Transcribed page contents:
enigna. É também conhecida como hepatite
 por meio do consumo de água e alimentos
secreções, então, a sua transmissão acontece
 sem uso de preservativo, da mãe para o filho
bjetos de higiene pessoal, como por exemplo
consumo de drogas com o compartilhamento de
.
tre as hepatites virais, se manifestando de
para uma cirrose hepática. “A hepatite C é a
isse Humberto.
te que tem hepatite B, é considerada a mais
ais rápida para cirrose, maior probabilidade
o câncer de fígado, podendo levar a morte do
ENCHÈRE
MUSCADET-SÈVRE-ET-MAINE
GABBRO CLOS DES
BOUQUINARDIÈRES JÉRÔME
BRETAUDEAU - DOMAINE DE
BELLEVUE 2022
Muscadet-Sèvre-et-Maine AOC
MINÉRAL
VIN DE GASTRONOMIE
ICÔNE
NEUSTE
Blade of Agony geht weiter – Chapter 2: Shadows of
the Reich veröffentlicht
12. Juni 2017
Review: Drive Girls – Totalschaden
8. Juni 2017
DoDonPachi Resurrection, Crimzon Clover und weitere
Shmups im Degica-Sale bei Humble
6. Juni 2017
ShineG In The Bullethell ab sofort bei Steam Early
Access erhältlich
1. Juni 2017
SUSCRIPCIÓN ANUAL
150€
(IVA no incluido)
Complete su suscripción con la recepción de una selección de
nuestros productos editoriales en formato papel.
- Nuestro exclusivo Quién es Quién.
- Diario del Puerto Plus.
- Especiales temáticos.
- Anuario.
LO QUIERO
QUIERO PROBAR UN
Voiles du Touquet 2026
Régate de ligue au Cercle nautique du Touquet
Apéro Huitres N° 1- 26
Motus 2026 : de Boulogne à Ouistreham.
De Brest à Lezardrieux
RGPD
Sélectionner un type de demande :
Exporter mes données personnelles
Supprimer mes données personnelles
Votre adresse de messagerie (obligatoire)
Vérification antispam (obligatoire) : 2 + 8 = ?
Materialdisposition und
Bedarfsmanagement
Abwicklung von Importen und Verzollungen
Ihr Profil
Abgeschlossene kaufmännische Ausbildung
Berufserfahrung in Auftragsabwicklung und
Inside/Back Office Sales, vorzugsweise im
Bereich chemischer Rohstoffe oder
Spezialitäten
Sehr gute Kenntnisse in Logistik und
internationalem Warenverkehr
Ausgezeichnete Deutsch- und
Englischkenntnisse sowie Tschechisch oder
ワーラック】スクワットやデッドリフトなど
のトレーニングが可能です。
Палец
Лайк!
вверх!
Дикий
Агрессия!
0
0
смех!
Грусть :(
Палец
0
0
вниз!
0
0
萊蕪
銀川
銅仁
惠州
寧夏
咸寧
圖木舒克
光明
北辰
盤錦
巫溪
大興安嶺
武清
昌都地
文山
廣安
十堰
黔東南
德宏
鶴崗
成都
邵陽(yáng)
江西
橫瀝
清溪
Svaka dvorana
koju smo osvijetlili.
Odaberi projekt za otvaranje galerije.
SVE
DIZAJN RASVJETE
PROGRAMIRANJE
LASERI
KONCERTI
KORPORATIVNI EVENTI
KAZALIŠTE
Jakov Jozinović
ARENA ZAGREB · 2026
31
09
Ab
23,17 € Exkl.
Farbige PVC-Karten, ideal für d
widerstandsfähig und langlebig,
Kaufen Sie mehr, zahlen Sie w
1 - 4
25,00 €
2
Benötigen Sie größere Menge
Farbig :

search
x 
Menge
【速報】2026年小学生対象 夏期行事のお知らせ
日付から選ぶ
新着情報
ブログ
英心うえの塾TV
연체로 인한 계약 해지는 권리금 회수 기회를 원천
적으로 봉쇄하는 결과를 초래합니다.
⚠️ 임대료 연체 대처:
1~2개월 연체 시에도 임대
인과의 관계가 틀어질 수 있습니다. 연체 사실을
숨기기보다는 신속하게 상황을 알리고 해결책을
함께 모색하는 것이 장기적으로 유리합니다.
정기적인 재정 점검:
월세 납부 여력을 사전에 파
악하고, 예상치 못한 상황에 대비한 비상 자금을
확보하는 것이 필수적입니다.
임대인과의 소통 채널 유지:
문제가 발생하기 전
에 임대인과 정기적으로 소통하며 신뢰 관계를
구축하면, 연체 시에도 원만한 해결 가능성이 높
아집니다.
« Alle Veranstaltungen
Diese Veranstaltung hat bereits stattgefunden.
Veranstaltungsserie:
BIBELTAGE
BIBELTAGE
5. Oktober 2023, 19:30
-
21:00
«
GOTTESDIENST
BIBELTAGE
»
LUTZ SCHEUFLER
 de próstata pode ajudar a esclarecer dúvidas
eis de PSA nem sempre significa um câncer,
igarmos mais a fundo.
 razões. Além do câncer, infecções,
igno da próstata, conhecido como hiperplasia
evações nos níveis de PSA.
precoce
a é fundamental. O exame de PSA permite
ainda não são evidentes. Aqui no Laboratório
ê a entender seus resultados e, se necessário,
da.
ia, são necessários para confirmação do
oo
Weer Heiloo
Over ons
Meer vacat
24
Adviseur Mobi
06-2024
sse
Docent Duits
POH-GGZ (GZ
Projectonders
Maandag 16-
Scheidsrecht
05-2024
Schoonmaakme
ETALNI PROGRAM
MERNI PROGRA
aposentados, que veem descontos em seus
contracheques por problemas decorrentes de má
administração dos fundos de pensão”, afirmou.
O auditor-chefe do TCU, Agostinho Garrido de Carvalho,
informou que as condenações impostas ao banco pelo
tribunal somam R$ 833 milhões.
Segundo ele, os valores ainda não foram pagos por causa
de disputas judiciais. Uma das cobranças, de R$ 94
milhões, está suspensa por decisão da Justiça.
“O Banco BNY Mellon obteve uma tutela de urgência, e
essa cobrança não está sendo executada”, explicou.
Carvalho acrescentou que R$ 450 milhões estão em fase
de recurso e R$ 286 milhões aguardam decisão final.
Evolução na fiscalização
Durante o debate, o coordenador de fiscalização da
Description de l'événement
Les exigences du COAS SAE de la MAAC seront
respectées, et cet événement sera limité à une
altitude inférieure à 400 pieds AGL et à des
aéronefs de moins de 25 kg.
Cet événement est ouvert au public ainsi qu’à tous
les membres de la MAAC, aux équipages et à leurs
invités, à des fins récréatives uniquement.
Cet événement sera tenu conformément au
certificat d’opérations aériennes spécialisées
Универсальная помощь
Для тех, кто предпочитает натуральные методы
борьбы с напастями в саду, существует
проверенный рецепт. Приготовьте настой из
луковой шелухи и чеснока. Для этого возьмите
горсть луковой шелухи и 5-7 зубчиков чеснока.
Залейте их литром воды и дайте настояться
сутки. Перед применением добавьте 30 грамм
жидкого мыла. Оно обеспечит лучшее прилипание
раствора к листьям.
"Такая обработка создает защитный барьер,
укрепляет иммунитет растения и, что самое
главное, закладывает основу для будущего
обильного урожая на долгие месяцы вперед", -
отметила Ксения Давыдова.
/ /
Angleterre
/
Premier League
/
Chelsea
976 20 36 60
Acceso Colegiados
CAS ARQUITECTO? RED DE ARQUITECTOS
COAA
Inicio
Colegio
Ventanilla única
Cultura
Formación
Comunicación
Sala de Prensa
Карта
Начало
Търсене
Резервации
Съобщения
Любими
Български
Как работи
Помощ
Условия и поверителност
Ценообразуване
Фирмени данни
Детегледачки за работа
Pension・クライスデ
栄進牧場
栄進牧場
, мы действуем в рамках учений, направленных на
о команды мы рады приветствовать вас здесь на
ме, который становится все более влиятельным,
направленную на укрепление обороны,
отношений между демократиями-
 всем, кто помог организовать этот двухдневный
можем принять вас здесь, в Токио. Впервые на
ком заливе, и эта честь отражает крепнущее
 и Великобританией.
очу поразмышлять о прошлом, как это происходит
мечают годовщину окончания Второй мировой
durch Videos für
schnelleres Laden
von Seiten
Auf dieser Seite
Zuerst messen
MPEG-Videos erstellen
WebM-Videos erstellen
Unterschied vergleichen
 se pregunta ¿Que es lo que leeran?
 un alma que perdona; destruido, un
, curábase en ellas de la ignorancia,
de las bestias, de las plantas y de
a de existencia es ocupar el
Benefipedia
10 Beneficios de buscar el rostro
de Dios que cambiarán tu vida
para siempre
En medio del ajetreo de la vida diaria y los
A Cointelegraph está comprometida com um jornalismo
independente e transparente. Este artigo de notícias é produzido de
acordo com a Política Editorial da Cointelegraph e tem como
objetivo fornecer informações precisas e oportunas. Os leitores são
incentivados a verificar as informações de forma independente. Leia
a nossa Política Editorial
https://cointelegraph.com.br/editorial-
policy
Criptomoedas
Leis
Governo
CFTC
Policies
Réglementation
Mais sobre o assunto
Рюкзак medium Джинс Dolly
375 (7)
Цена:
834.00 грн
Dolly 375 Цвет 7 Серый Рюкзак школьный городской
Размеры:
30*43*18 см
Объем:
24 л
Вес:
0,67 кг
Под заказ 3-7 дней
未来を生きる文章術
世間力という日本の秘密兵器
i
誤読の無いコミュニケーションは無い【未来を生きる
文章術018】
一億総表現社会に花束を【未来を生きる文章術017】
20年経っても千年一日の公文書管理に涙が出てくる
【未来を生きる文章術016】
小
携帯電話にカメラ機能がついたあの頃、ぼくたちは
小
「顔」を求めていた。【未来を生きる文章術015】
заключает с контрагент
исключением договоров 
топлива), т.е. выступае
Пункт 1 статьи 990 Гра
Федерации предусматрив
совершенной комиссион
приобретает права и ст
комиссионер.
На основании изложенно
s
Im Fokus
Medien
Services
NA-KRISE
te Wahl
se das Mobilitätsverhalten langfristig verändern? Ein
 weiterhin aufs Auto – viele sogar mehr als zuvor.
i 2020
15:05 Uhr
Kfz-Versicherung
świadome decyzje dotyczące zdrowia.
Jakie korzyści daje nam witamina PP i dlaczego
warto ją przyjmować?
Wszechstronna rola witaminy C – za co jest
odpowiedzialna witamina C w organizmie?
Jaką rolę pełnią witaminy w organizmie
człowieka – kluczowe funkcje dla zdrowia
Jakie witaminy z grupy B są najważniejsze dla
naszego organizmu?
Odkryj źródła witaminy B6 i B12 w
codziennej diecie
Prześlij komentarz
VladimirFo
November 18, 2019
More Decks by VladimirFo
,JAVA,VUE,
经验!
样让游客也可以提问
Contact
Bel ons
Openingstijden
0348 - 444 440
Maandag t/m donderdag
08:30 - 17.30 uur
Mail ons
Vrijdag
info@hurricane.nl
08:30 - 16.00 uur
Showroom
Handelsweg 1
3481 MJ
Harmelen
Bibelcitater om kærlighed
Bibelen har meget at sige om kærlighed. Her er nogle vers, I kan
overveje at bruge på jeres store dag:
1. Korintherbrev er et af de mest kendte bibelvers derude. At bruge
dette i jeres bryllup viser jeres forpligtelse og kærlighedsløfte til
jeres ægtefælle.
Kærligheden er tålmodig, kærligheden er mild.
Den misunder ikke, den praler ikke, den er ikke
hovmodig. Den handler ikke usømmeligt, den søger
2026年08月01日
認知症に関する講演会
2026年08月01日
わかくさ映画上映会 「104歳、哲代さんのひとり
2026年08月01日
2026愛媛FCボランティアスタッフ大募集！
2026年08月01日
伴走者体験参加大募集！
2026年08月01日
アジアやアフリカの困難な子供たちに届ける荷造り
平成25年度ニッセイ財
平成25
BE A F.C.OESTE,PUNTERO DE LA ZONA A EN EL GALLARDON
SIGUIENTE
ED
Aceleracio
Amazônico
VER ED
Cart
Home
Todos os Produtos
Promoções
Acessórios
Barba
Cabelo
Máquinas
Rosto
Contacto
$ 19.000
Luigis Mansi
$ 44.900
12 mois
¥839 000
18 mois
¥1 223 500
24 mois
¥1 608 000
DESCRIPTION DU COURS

__Your objective__
In the entries above, the lines from the one bearing "악하고, 예상치 못한 상황에 대비한 비상 자금을" up to and including the one bearing "igarmos mais a fundo." should be transcribed exactly; no other line is wanted.

__Exercise solution__
악하고, 예상치 못한 상황에 대비한 비상 자금을
확보하는 것이 필수적입니다.
임대인과의 소통 채널 유지:
문제가 발생하기 전
에 임대인과 정기적으로 소통하며 신뢰 관계를
구축하면, 연체 시에도 원만한 해결 가능성이 높
아집니다.
« Alle Veranstaltungen
Diese Veranstaltung hat bereits stattgefunden.
Veranstaltungsserie:
BIBELTAGE
BIBELTAGE
5. Oktober 2023, 19:30
-
21:00
«
GOTTESDIENST
BIBELTAGE
»
LUTZ SCHEUFLER
 de próstata pode ajudar a esclarecer dúvidas
eis de PSA nem sempre significa um câncer,
igarmos mais a fundo.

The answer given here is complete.